Is it possible to access and edit the graph on the go?
What I mean is the following:
Say, we have variables a and b and we can compute c as a function of a and b, i.e. c = f(a, b). For the forward propagation we need to know a, b and the function and for the backward we need the derivative of the function and then any partial derivatives coming that way.
What if, the function f was too expensive and instead of calculating c based on the function f, we had a way around, say function g. Now, we can’t use function g in our computations as g is not differentiable whereas f is. Is there any way to embed this output c (based on g) for the forward propagation but still use f during backward propagation?
I hope the explanation is clear enough. Let me know if it’s not!
If the forward computation of f is too expensive, why is it’s backward feasible? If you use the autograd, the backward will have a similar runtime. You have a simple formula for it?
If the forward computation of f is too expensive, why is it’s backward feasible? If you use the autograd, the backward will have a similar runtime. You have a simple formula for it?
F is expensive (both computationally and memory wise) but it’s not that it’s intractable.
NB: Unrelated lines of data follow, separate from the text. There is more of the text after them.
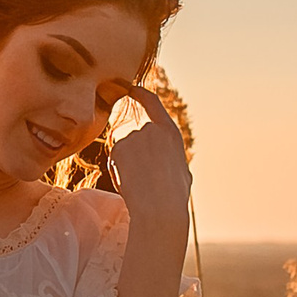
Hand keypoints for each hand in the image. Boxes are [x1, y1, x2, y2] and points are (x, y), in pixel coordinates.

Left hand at [108, 86, 191, 227]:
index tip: (131, 89)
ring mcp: (133, 137)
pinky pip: (115, 160)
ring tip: (140, 182)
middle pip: (134, 136)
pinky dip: (119, 171)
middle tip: (144, 177)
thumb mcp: (181, 169)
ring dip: (127, 164)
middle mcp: (151, 130)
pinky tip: (131, 183)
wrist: (159, 207)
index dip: (140, 94)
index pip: (152, 103)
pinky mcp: (118, 149)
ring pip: (124, 150)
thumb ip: (170, 155)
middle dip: (135, 155)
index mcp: (170, 133)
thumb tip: (167, 157)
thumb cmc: (173, 195)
Plus, I can’t use g for backpropagation as it’s not differentiable.
Is it possible to manually replace the derivative of dg with df?
One the one hand I have bilinear sampling which is our f and the other hand since I know that in my case bilinear sampling will only be used for cropping, I can manually crop the region (which I denoted as g).
However, since I want the gradient to go through to allow the model to learn how to crop on its own, I have to use a differentiable function. Note that there are a few more details that make bilinear samping much more expensive than straightforward cropping.
I guess the simplest way is to implement a custom autograd function here:
class CheapF(autograd.Function):
@staticmethod
def forward(ctx, *args):
return g(*args)
@staticmethod
def backward(ctx, *grad_outs):
return f_backward(*grad_outs)
# Use it as
outputs = CheapF.apply(inputs)
Note that you will need to implement the backward of f yourself. You cannot rely on the autograd to do it for you as you never computed the forward operation.